**TUGAS WAJIB**
- 1) Jawab pertanyaan berikut berdasarkan teks tentang microdrama China:
(a) Mengapa Asia Tenggara dinilai sebagai pasar optimal untuk konten pendek?
(b) Menurut laporan NDTV, kelompok mana yang mendorong permintaan hiburan cepat saji di India?
(c) Apa pekerjaan Nguyen Linh, dan berapa usianya?
- 2) Teruskan teks tentang microdrama China mulai setelah kalimat terakhirnya.

**TEKS BACAAN**
───
Asia Tenggara dinilai pasar optimal untuk konten pendek karena populasi mudanya besar dan akrab dengan teknologi digital.
Tren ini juga mulai masuk ke India, pasar besar lain yang menyimpan sentimen anti-China kuat.
NDTV pada Agustus melaporkan India berada di tahap awal ledakan microdrama gaya China, dengan Generasi Z mendorong permintaan hiburan cepat saji.
Osuwanakul, warga Bangkok berusia 40-an, mengakui daya tarik microdrama China meski menilai alurnya absurd dan aktingnya lemah.
Menurutnya, ada kualitas adiktif yang membuat penonton terus menyimak.
Nguyen Linh, pekerja kantor 34 tahun di Hanoi, bahkan tidak menyadari tayangan itu berasal dari China.
───
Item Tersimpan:
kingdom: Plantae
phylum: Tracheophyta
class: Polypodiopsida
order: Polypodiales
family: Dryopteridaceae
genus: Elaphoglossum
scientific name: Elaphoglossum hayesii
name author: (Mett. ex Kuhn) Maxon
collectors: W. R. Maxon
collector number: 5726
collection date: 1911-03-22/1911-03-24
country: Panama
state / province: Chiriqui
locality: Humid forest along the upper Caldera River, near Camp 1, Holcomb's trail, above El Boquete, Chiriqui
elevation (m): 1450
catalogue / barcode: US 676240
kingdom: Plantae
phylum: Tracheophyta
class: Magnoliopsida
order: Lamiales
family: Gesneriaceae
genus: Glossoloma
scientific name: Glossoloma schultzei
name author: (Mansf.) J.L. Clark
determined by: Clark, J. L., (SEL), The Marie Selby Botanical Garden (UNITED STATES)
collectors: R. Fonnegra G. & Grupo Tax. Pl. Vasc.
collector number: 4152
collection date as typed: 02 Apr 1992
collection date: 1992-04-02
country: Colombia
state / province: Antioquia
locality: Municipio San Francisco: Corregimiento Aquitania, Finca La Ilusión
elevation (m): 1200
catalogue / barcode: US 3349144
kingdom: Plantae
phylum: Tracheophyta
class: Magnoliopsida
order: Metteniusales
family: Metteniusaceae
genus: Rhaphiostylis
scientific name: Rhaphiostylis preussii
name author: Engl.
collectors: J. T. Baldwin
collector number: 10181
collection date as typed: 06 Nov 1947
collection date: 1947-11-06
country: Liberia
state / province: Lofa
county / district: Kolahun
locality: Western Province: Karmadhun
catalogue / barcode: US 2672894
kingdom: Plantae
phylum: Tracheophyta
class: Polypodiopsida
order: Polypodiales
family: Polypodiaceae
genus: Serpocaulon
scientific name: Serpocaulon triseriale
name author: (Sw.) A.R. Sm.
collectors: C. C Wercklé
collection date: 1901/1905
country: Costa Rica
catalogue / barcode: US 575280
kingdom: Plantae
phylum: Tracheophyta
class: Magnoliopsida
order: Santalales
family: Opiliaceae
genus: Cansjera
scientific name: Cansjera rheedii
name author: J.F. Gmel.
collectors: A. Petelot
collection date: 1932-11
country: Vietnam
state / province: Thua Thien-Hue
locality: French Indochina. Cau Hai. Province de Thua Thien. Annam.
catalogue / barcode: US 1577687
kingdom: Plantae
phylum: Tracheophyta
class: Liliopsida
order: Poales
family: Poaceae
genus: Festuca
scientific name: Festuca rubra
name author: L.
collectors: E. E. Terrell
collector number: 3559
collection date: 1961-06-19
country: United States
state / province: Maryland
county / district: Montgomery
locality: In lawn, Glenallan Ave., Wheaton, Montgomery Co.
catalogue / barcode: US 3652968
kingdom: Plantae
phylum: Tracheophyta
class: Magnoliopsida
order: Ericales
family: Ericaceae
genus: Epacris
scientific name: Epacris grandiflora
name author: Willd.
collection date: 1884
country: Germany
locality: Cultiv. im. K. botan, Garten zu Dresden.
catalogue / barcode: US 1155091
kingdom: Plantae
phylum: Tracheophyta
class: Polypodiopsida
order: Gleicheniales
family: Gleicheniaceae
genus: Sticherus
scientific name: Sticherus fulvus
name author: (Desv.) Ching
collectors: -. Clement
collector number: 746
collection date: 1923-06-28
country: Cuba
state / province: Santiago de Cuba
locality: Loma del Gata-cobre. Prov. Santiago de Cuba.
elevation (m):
───
**SOAL TERJAWAB**
- 1)
(a) Karena populasi mudanya besar dan akrab dengan teknologi digital.
(b) Generasi Z.
(c) Pekerja kantor, berusia 34 tahun.

- 2)
Ia baru tahu setelah orang di sekitarnya memberi tahu, karena konten serupa sangat mudah ditemukan di YouTube dan TikTok.
Pengamat industri menilai klip pendek ini menjadi gerbang menuju hiburan China yang lebih luas.
Rasa penasaran dari klip pendek disebut berlanjut ke drama panjang di platform streaming seperti iQIYI dan WeTV, hingga berujung pada fandom selebritas.
Pengembang juga memonetisasi keterlibatan itu lewat belanja dalam aplikasi, memungkinkan pengguna membeli kosmetik, fesyen, dan produk yang dipakai tokoh di layar.